Cosa potrebbe cambiare col green pass da venerdì 1° aprile? In teoria potrebbe decadere l'obbligo di avere sempre il certificato verde Covid-19 dove adesso è obbligatorio per legge, ma più probabilmente il green pass verrà rimodulato in base all'andamento della pandemia. Il piano del governo, infatti, potrebbe essere quello di un addio graduale alla certificazione, partendo per esempio dai luoghi all'aperto. L'ipotesi più plausibile al momento è quella di stilare una sorta di percorso a tappe, prima di porre definitivamente fine all'obbligo.

Green pass esteso sul lavoro fino al 15 giugno?

Per fare un esempio, il green pass sul lavoro potrebbe essere esteso almeno fino al 15 giugno. Si parla di questa data perché indica la fine dell'obbligo vaccinale per i cittadini over 50, che resterà in vigore anche dopo la fine dello stato di emergenza. Sul punto in questione, molto dipenderà da come verrà affrontato il tema dello smart working. Il governo attualmente ha accordato alle aziende di usufruire in maniera massiccia del lavoro da remoto, anche senza aver contrattato la modalità lavorativa con i dipendenti. Con la cessazione dello stato d'emergenza al 31 marzo, però, bisognerà gestirlo con accordi individuali tra azienda e lavoratore. Molte persone torneranno in presenza dal 1° aprile 2022, e questo potrebbe rendere ancora necessaria la certificazione verde sul posto di lavoro.

"L'obbligo vaccinale contro il Covid-19 per gli over 50 resterà fino al 15 giugno prossimo, comprensivo della sanzione di 100 euro per chi non si è vaccinato", ma "stiamo valutando l'opportunità di anticipare la possibilità per gli over 50 di andare al lavoro con il green pass base, anziché quello rafforzato, ossia facendo il tampone rapido ogni due giorni", ha dichiarato qualche giorno fa il sottosegretario alla Salute Andrea Costa, spiegando che si tratta di un'ipotesi "che potrebbe dare la possibilità di tornare al lavoro per chi non si è vaccinato e anche per allentare la tensione".

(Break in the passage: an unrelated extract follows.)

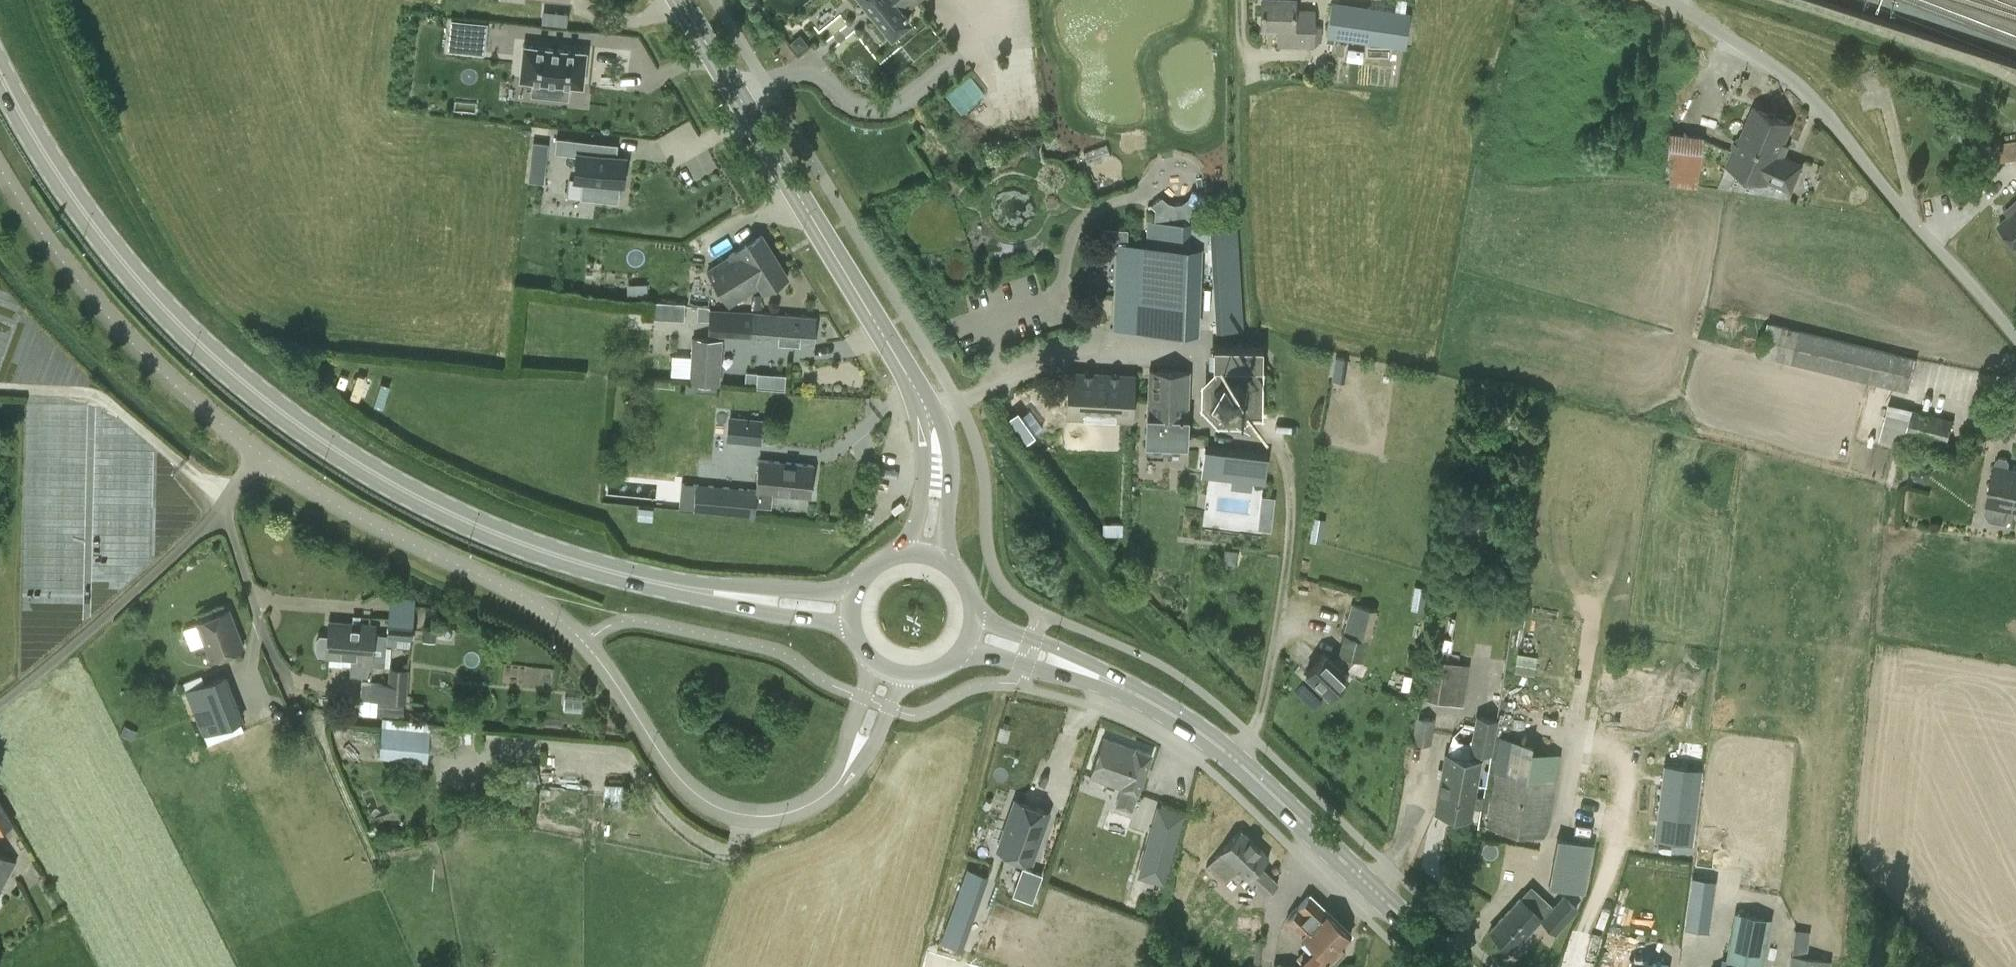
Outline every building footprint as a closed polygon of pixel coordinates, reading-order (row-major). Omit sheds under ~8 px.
[(892,34),(909,20),(905,14),(906,13),(904,11),(917,0),(864,0),(892,34)] [(1261,23),(1279,23),(1305,24),(1305,10),(1294,10),(1295,0),(1262,0),(1261,23)] [(1410,14),(1331,2),(1326,34),(1328,34),(1326,42),(1335,44),(1337,35),(1406,45),(1410,14)] [(1278,43),(1313,45),(1313,40),(1322,41),(1322,27),(1314,26),(1314,10),(1305,10),(1305,24),(1279,23),(1278,43)] [(567,14),(554,13),(553,24),(566,25),(567,14)] [(486,21),(451,17),(448,47),(483,51),(486,21)] [(798,52),(806,45),(799,36),(791,43),(798,52)] [(583,86),(587,51),(524,45),(520,79),(537,81),(536,95),(564,98),(566,84),(583,86)] [(968,73),(953,88),(970,106),(986,91),(968,73)] [(1726,163),(1766,180),(1767,177),(1790,187),(1800,163),(1777,153),(1791,122),(1754,106),(1741,137),(1738,136),(1726,163)] [(1704,136),(1670,132),(1663,184),(1698,188),(1704,136)] [(616,157),(592,155),(594,141),(557,137),(555,152),(577,154),(575,177),(583,178),(581,198),(618,202),(621,182),(623,182),(625,158),(616,157)] [(2015,158),(2015,141),(1997,144),(1999,161),(2015,158)] [(533,143),(531,161),(545,163),(547,144),(533,143)] [(2015,242),(2015,201),(2006,210),(2009,214),(1999,224),(2015,242)] [(1192,229),(1146,227),(1145,244),(1117,243),(1114,329),(1200,332),(1203,246),(1192,246),(1192,229)] [(730,304),(761,285),(764,290),(788,276),(763,234),(730,254),(731,256),(708,269),(730,304)] [(1213,265),(1217,331),(1244,329),(1240,263),(1213,265)] [(646,284),(627,284),(627,297),(647,297),(646,284)] [(657,300),(657,316),(685,316),(686,301),(657,300)] [(815,316),(710,312),(709,334),(753,336),(753,342),(814,344),(815,316)] [(1867,377),(1908,387),(1916,357),(1769,322),(1761,351),(1867,377)] [(720,340),(694,338),(692,368),(719,369),(720,340)] [(1262,347),(1213,346),(1212,386),(1213,386),(1212,399),(1219,411),(1233,411),(1233,410),(1239,411),(1261,412),(1262,347)] [(1169,418),(1170,369),(1149,368),(1146,431),(1160,432),(1161,418),(1169,418)] [(1189,433),(1192,370),(1170,369),(1169,418),(1161,418),(1160,432),(1146,431),(1145,447),(1147,448),(1147,456),(1163,457),(1163,465),(1186,466),(1187,449),(1188,449),(1189,433)] [(746,370),(745,378),(758,379),(758,386),(787,387),(787,371),(746,370)] [(1067,418),(1134,421),(1136,374),(1069,370),(1067,418)] [(713,392),(713,383),(691,382),(691,391),(713,392)] [(1955,420),(1889,403),(1880,438),(1904,445),(1905,441),(1949,452),(1951,443),(1949,443),(1955,420)] [(1027,441),(1035,435),(1018,411),(1009,417),(1027,441)] [(730,439),(741,440),(741,441),(760,443),(762,423),(732,420),(730,439)] [(1264,480),(1267,459),(1222,453),(1219,474),(1235,476),(1234,486),(1248,488),(1249,478),(1264,480)] [(2009,467),(2010,462),(2008,458),(2001,457),(1997,460),(1996,465),(1994,464),(1986,504),(1988,504),(1986,513),(1991,520),(2006,523),(2014,518),(2015,509),(2015,468),(2009,467)] [(755,504),(771,505),(772,493),(811,497),(814,465),(759,460),(756,489),(697,483),(697,484),(682,483),(680,509),(754,516),(755,504)] [(652,521),(653,509),(639,508),(638,520),(652,521)] [(1273,518),(1260,516),(1258,529),(1271,531),(1273,518)] [(1310,539),(1309,541),(1321,543),(1325,519),(1313,517),(1310,539)] [(391,596),(388,646),(411,647),(412,640),(413,640),(416,597),(391,596)] [(1325,652),(1306,673),(1329,694),(1349,673),(1346,670),(1356,659),(1363,661),(1368,640),(1370,641),(1378,610),(1352,603),(1339,654),(1340,655),(1335,660),(1325,652)] [(199,620),(213,657),(243,646),(228,608),(199,620)] [(372,658),(375,625),(329,621),(328,636),(321,635),(317,640),(317,649),(319,654),(351,657),(350,674),(372,676),(373,658),(372,658)] [(435,639),(436,626),(424,625),(423,638),(435,639)] [(1515,672),(1535,675),(1538,656),(1518,653),(1515,672)] [(1598,668),(1588,722),(1619,727),(1622,712),(1660,718),(1670,660),(1644,656),(1640,675),(1598,668)] [(1464,705),(1470,665),(1427,659),(1424,675),(1430,676),(1426,700),(1464,705)] [(410,668),(390,667),(389,684),(363,682),(359,715),(378,716),(378,714),(404,716),(405,702),(408,702),(410,668)] [(245,720),(228,674),(208,682),(206,675),(185,683),(187,689),(183,690),(186,699),(189,698),(203,736),(205,735),(209,744),(245,731),(241,721),(245,720)] [(1470,817),(1481,761),(1480,761),(1481,753),(1492,755),(1499,719),(1477,715),(1471,747),(1450,744),(1448,755),(1446,754),(1436,810),(1470,817)] [(432,721),(383,716),(379,756),(428,762),(430,746),(434,746),(435,737),(431,736),(432,721)] [(1432,745),(1436,720),(1417,717),(1413,742),(1432,745)] [(1103,736),(1089,775),(1122,787),(1115,805),(1131,811),(1152,752),(1134,746),(1134,747),(1103,736)] [(1499,736),(1493,774),(1496,775),(1487,826),(1497,828),(1496,830),(1538,837),(1538,835),(1544,836),(1548,830),(1561,758),(1530,752),(1532,742),(1499,736)] [(1664,764),(1656,839),(1694,843),(1702,769),(1664,764)] [(13,823),(0,798),(0,830),(13,823)] [(1031,861),(1049,811),(1015,799),(998,849),(1031,861)] [(1265,895),(1277,881),(1260,865),(1269,855),(1241,828),(1206,865),(1226,883),(1239,870),(1265,895)] [(1164,883),(1176,841),(1151,834),(1139,876),(1164,883)] [(1558,837),(1549,886),(1586,893),(1595,844),(1558,837)] [(16,861),(0,853),(0,891),(16,861)] [(942,941),(964,948),(987,872),(965,865),(942,941)] [(1032,901),(1041,874),(1023,867),(1013,894),(1032,901)] [(1685,928),(1709,931),(1715,880),(1692,877),(1685,928)] [(1490,930),(1511,949),(1539,918),(1556,934),(1580,909),(1564,894),(1554,905),(1531,885),(1490,930)] [(1340,943),(1350,933),(1309,894),(1286,917),(1312,943),(1297,958),(1306,966),(1329,966),(1346,949),(1340,943)] [(1763,965),(1772,919),(1736,912),(1727,959),(1763,965)] [(1252,920),(1244,919),(1243,930),(1251,931),(1252,920)] [(1790,966),(1830,966),(1831,959),(1791,954),(1790,966)] [(1669,964),(1629,958),(1628,966),(1669,966),(1669,964)]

Dal green pass rinforzato a quello base per alcune attività

Un'altra ipotesi su cui si sta ragionando è quella che prevede il passaggio al green pass base (anche con tampone negativo) per lo svolgimento di attività che oggi richiedono quello rinforzato (che si ottiene solo con il vaccino o la guarigione), mentre dovrebbe esserci la completa abolizione del certificato per gli eventi e i locali all'aperto. "Metteremo gradualmente fine all'obbligo di utilizzo del certificato verde rafforzato, a partire dalle attività all'aperto, tra cui fiere, sport, feste e spettacoli - ha detto Mario Draghi -. Continueremo a monitorare con attenzione la situazione pandemica, pronti ad intervenire in caso di recrudescenze".

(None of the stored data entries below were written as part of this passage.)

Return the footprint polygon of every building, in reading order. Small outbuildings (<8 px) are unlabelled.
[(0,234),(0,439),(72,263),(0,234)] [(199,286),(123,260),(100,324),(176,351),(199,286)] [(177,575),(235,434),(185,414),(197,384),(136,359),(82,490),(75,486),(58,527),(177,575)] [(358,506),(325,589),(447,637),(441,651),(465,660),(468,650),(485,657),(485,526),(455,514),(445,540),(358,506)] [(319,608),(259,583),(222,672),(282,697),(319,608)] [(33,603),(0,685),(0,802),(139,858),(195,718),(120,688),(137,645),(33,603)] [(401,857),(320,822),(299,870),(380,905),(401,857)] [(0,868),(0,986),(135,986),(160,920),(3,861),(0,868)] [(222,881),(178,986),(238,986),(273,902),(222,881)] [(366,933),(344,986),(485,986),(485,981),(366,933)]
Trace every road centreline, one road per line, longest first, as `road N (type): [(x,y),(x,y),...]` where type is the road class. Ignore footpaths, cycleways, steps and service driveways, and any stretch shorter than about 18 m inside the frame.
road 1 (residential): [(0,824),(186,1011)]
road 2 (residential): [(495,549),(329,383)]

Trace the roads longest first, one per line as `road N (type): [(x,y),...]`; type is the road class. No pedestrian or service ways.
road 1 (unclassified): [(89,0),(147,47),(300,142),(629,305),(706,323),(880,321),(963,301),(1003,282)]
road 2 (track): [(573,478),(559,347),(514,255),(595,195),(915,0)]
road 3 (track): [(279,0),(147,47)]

Appare chiaro che si avvicina la fase di allentamento delle restrizioni anti covid. Per il ministro del turismo Massimo Garavaglia, la prossima settimana - forse già martedì - saranno stabilite le regole post emergenza. L'andamento dell'epidemia nei prossimi giorni guiderà l'azione del governo: attraverso un nuovo decreto, le restrizioni saranno abolite del tutto o (più probabilmente) con gradualità, in base all'evoluzione della curva epidemiologica.